As I stated earlier, these fuzzy open border types always claim they believe in borders while actually implying they don't. She writes,
Yes, every nation has the right to control its borders. But both liberal and illiberal immigration policies are consistent with that right. Precisely because there is something inherently arbitrary about where the line is set, lawmakers can’t maintain a posture of absolutist intransigence regardless of the ground-level response.Notice that while acknowledging the validity of border control, she immediately undermines that claim by asserting that any policy is "inherently arbitrary." This is false. As stated earlier, the purpose of immigration policy is a contextual policy of national defense that should be objectively defined based on numerous factors. Any foreign policy does involve some amount of discretion, such as with whom to seek military alliances or whom to regard as an existential threat, and immigration policy is no different. But that discretion does not render any policy to be "inherently arbitrary." It is up to the citizens of a sovereign nation to enact that policy through their representatives and hold them accountable if they act unjustly or non-objectively.
To truly grasp the author's actual ideology, consider this passage in which she writes:
Just as unduly high levels of taxation encourage tax evasion, unduly tight immigration restrictions encourage illegal border crossings—not to mention illegal hiring. The Competitive Enterprise Institute’s Alex Nowrasteh points out that conservatives would never make tax cutting conditional on first ending tax cheating. Yet they see no contradiction in demanding the erection of a Berlin Wall on the Rio Grande as a condition for immigration reform.Taxation is an unjust seizure of private property by the state. While we accept it today in the context of a mixed economy, it is unjust in principle. Immigration policy and border control is not unjust in principle, but that is exactly the implication of this passage. We would never say that passing laws against burglary only encourages secret middle-of-the-night burglaries so we should relax the law on burglary. Similarly, because people will break the law in the context of immigration, it does not imply we should relax immigration restrictions. In fact, if we were trying to prevent Jihadi terrorists from pouring across the border, it would be a reason to strengthen enforcement.

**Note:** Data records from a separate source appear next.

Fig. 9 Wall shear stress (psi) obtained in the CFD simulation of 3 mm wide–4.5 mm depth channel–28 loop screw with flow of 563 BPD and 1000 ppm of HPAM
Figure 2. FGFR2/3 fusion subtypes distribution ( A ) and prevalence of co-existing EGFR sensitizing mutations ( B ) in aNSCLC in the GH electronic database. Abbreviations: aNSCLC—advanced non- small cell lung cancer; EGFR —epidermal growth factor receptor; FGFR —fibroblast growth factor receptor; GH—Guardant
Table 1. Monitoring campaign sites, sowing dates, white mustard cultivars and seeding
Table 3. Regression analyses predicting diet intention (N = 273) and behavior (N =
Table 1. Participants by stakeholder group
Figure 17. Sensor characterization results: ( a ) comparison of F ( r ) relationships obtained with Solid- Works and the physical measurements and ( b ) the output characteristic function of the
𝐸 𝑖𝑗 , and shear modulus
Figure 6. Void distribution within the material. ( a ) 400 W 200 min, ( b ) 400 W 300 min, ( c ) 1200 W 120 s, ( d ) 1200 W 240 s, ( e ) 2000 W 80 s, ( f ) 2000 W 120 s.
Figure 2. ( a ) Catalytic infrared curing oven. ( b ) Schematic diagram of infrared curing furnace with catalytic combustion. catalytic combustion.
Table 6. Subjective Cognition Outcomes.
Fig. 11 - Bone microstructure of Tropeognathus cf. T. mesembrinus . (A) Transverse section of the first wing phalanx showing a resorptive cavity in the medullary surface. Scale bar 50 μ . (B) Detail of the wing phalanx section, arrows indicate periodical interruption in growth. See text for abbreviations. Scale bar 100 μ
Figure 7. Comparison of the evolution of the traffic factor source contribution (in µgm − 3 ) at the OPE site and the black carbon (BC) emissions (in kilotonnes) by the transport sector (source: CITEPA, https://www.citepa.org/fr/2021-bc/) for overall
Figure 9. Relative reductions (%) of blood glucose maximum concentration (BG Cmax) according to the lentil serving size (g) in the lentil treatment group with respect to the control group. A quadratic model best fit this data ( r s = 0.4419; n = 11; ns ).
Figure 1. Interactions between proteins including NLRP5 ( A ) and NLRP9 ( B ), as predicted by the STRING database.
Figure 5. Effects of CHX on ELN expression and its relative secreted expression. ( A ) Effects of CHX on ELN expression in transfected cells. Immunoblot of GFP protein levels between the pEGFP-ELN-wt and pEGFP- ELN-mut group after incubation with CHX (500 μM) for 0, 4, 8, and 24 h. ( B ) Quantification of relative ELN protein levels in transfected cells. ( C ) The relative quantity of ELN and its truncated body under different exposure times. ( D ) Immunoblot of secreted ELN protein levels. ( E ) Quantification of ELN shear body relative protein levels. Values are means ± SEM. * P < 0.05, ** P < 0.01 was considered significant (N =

She concludes with the following:
Something is grossly wrong when lawmakers, who are powerless to prevent individuals like 9/11 mastermind Mohammad Atta from entering the country, act like macho men against the “huddled masses yearning to breathe free.” It shouldn’t take a John Galt to knock some sense into their heads.Yes, something is wrong if lawmakers are powerless to prevent terrorists from entering the country. So, is that reason to have less strict immigration policies or more strict policies? Surely she means to imply that we should restrict the bad guys and let in the good guys, but didn't Atta appear to be one of the "huddled masses yearning to breath free," or did he wear a sign on his forehead that said "terrorist?" That is the problem with fuzzy open border types. Their mushy altruistic desire for open borders, which fails to consider the consequences of open borders and ignores the self-interested foreign policy of sovereign people, is a rationalistic and suicidal fantasy.